In a survey of their membership, the PMA has confirmation from all members that they are adhering to their published single exit prices [SEPs] until such time as the legal challenges to the regulations have been concluded, the organisation said.
A single exit price is the maximum a manufacturer may charge for medicine if the government's recently introduced but now disputed amendments to medicine-pricing laws are applied. The end user should only pay a dispensing fee on that price and no other profits should be made.
The PMA said it hoped that the effect of the SEP system was to reduce the ex-manufacturer cost of medicine by 20% in the first year, amounting to a saving of R2,5-billion.
We expected that our members would remain committed to their published SEPs in the interests of the consumer and in the interests of stability in the market place during this period of uncertainty. We are gratified that our membership survey has shown this assumption to be correct, Guni Goolab, president of the PMA, said.

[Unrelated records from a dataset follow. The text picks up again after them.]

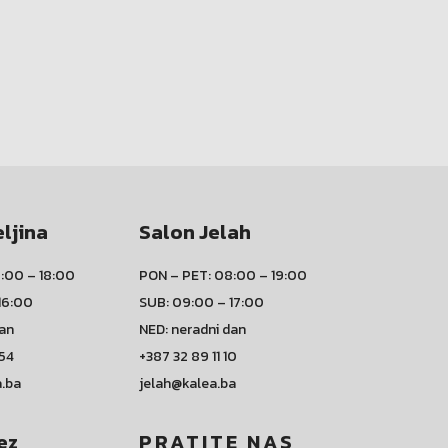
eljina
Salon Jelah
:00 – 18:00
PON – PET: 08:00 – 19:00
16:00
SUB: 09:00 – 17:00
dan
NED: neradni dan
 54
+387 32 89 11 10
a.ba
jelah@kalea.ba
ez
PRATITE NAS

Full implementation of the pricing regulations was required by August 2004. The regulations were subsequently challenged in the Cape High Court and the Supreme Court of Appeal (SCA) by pharmacists, including the
PMA. The decision of the SCA to set aside the regulations is being challenged by the Department of Health and the application for leave to appeal is scheduled to be considered by the Constitutional Court on March 15 this year.

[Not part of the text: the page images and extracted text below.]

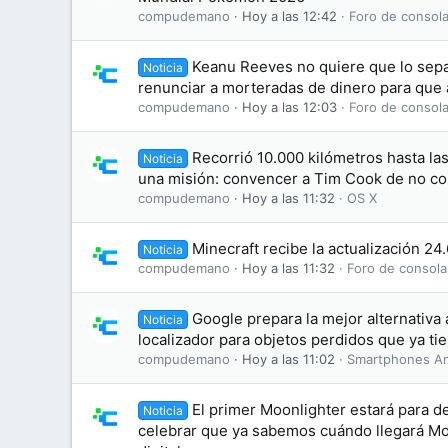
compudemano
Hoy a las 12:42
Foro de consola
Keanu Reeves no quiere que lo sepa
Noticia
renunciar a morteradas de dinero para que 
compudemano
Hoy a las 12:03
Foro de consola
Recorrió 10.000 kilómetros hasta la
Noticia
una misión: convencer a Tim Cook de no co
compudemano
Hoy a las 11:32
OS X
Minecraft recibe la actualización 24
Noticia
compudemano
Hoy a las 11:32
Foro de consola
Google prepara la mejor alternativa 
Noticia
localizador para objetos perdidos que ya ti
compudemano
Hoy a las 11:02
Smartphones An
El primer Moonlighter estará para d
Noticia
celebrar que ya sabemos cuándo llegará Moo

The SEP is calculated through a formula contained in regulations relating to the Medicines and Related Substances Act. It is audited and may only be changed after consultation with the Department of Health.
The PMA is currently working on a project to have all its members' SEPs on its website, and the Department of Health has commissioned the development of a website containing all SEPs in South Africa.
In the meantime, customers can obtain SEPs from their pharmacists or by calling the manufacturer.